To get an idea of ​​how AI language models become crowd pleasures, we must understand how large language models are formed.

There are three phases of LLMS training:

  • Pre-trainingIn which models learn massive amounts of data collected on the Internet, books or other sources.
  • Adjusted instructionIn which models learn to respond to instructions or prompts.
  • Reinforcement of learning human feedbackin which they are refined to produce answers closer to what people want or love.

Princeton researchers discovered that the root of the trend of disinformation of AI is learning to strengthen the human feedback phase, or RLHF. In the initial steps, AI models simply learn to predict statistically probable text chains from massive data sets. But then, they are refined to maximize user satisfaction. This means that these models essentially learn to generate answers that earn the thumb ratings of human assessors.

The LLM try to appease the user, creating a conflict when the models produce answers that people will assess highly, rather than producing truthful factual responses.

Vincent Conitzer, computer teacher at Carnegie Mellon University who was not affiliated with the study, said that companies wanted users to continue to “benefit” this technology and their answers, but that may not always be what is good for us.

“Historically, these systems have not been good to say:” I just don’t know the answer “, and when they don’t know the answer, they invent things,” said Conitzer. “A bit like a student with an examination that says, well, if I say that I do not know the answer, I certainly get no point for this question, so I could also try something. The way these systems are rewarded or trained is somewhat similar.”
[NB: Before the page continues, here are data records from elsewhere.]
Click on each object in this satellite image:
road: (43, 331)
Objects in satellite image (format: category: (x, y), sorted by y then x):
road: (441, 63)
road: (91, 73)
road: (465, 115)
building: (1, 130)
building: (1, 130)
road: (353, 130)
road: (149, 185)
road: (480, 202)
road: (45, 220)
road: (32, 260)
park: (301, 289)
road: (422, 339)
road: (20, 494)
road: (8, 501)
Princeton’s team has developed a “bullshit index” to measure and compare the internal confidence of an AI model in a declaration with what it really says users. When these two measures differ considerably, this indicates that the system makes the affirmations independent of what it “believes” to be true to satisfy the user.

The team’s experiences revealed that after training RLHF, the index almost doubled from 0.38 to almost 1.0. Simultaneously, user satisfaction increased by 48%. The models had learned to manipulate human assessors rather than providing specific information. Essentially, LLMs were “bullshit” and people preferred it.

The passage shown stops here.